Qiime2R
Import qiime2 artifacts to R
Install / Use
/learn @jbisanz/Qiime2RREADME
Tutorial: Integrating QIIME2 and R for data visualization and analysis using qiime2R (v0.99.6)
Background
The qiime artifact is a method for storing the input and outputs for QIIME2 along with associated metadata and provenance information about how the object was formed. This method of storing objects has a number of obvious advantages; however, on the surface it does not lend itself to easy import to R for the R-minded data scientist. In reality, the .qza file is a compressed directory with an intuitive structure.
While it is possible to export data on a one-by-one basis from the qiime artifacts using qiime's built in suite of export features this is problematic and runs antithetical to the purpose of the artifact format for the following reasons:
- Export of data from the artifact using QIIME2 requires an installation which may not be available on the user's computer and may not be trivial to install for a novice user
- Export of the data will loose the associated provenance information. Now the origin of the data can't be traced and the parameters that led to its generation have been lost.

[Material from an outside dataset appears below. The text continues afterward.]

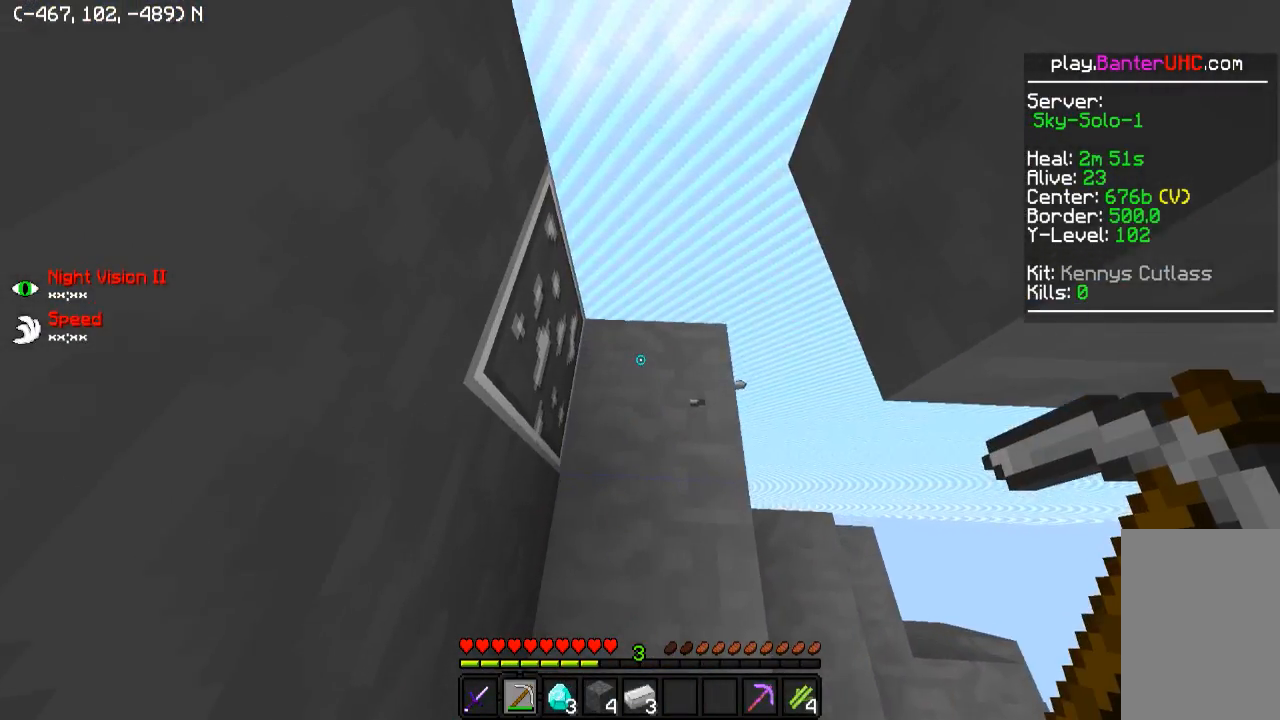
{"keys": [], "events": [[100, "d", "down"], [300, "d", "up"], [300, "w", "up"]]}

- Export of the data on a one-by-one basis is tedious and creates multiple copies of intermediate files
- R has many options for advanced data analysis and/or visualization that may not natively supported in QIIME or python environments
This package is trying to simplify the process of getting the artifact into R without discarding any of the associated data through a simple read_qza function. The artifact is unpacked in to a temporary directory and the raw data and associated metadata are read into a named list (see below). Data are typically returned as either a data.frame, phylo object (trees), or DNAStringSets (nucleic acid sequences).
Functions
read_qza()- Function for reading artifacts (.qza).qza_to_phyloseq()- Imports multiple artifacts to produce a phyloseq object.read_q2metadata()- Reads qiime2 metadata file (containing q2-types definition line)write_q2manifest()- Writes a read manifest file to import data into qiime2theme_q2r()- A ggplot2 theme for for clean figures.print_provenance()- A function to display provenance information.is_q2metadata()- A function to check if a file is a qiime2 metadata file.parse_taxonomy()- A function to parse taxonomy strings and return a table where each column is a taxonomic class.parse_ordination()- A function to parse the internal ordination format.read_q2biom()- A function for reading QIIME2 biom files in format v2.1make_clr()- Transform feature table using centered log2 ratio.make_proportion()- Transform feature table to proportion (sum to 1).make_percent()- Transform feature to percent (sum to 100).interactive_table()- Create an interactive table in Rstudio viewer or rmarkdown html.summarize_taxa()- Create a list of tables with abundances sumed to each taxonomic level.taxa_barplot()- Create a stacked barplot using ggplot2.taxa_heatmap()- Create a heatmap of taxonomic abundances using gplot2.corner()- Show top corner of a large table-like obejct.min_nonzero()- Find the smallest non-zero, non-NA in a numeric vector.mean_sd()- Return mean and standard deviation for plotting.subsample_table()- Subsample a table with or without replacement.filter_features()- Remove low abundance features by number of counts and number of samples they appear in.
Installing qiime2R
qiime2R is currently available via github which can easily be installed in R via the following command:
if (!requireNamespace("devtools", quietly = TRUE)){install.packages("devtools")}
devtools::install_github("jbisanz/qiime2R")
Reading Artifacts (.qza)
This example is using data derived from the moving pictures tutorial. The main function we will need is read_qza():
?read_qza
read qiime2 artifacts (.qza)
Description
extracts embedded data and object metadata into an R session
Usage
read_qza(file, tmp, rm)
Arguments
file - path to the input file, ex: file="~/data/moving_pictures/table.qza"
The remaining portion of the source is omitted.